**DESCRIPTION OF THE TASK**
Below is a set of entries. Reproduce exactly the lines from the one containing "focal_35mm: 29" through the end, both included.

★ ★ ★ ★ ★

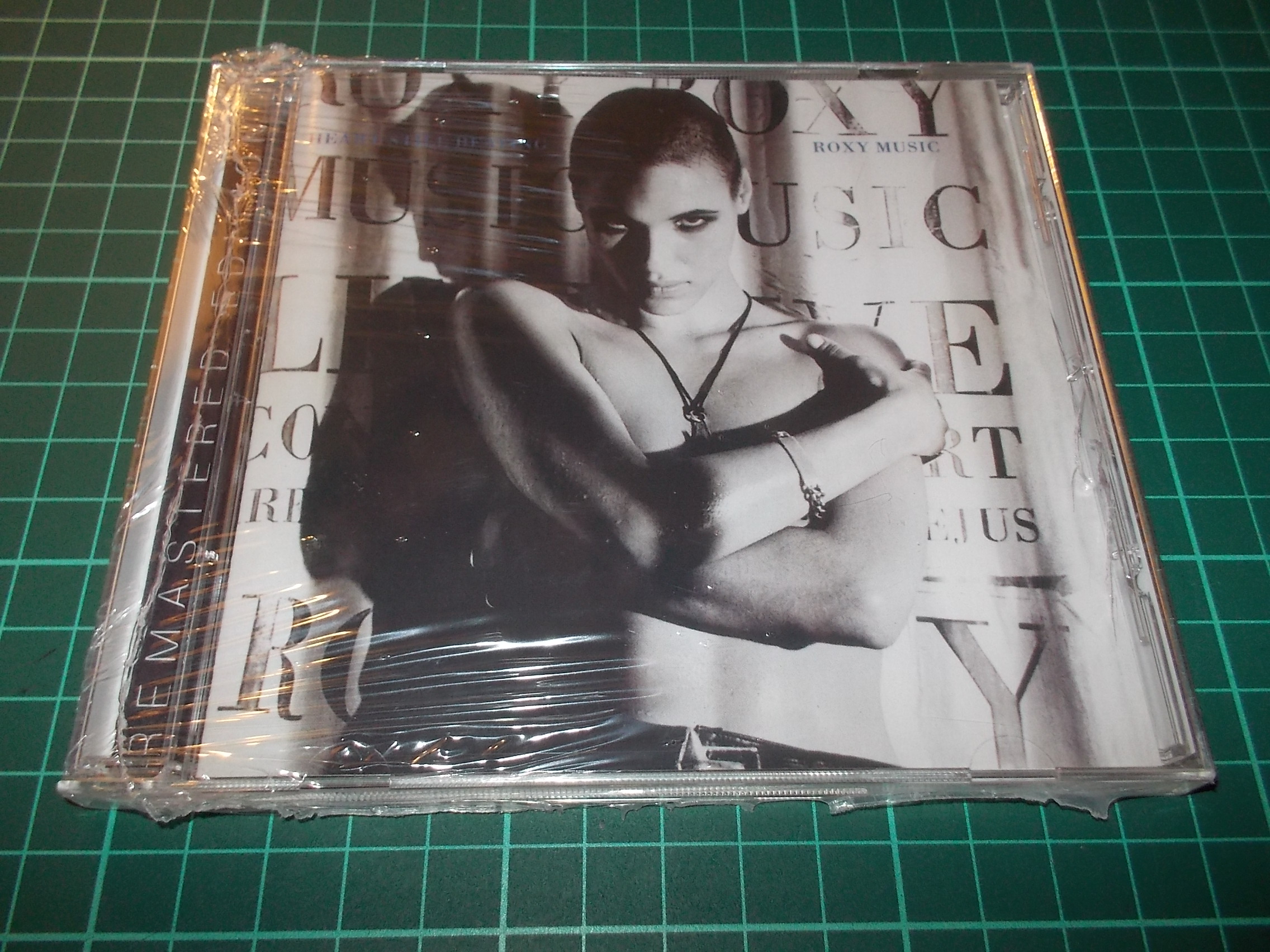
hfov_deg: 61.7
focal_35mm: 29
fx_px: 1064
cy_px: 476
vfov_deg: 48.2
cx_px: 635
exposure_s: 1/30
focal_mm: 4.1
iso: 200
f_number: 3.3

★ ★ ★ ★ ★

**RESULT FOR THIS TASK**
focal_35mm: 29
fx_px: 1064
cy_px: 476
vfov_deg: 48.2
cx_px: 635
exposure_s: 1/30
focal_mm: 4.1
iso: 200
f_number: 3.3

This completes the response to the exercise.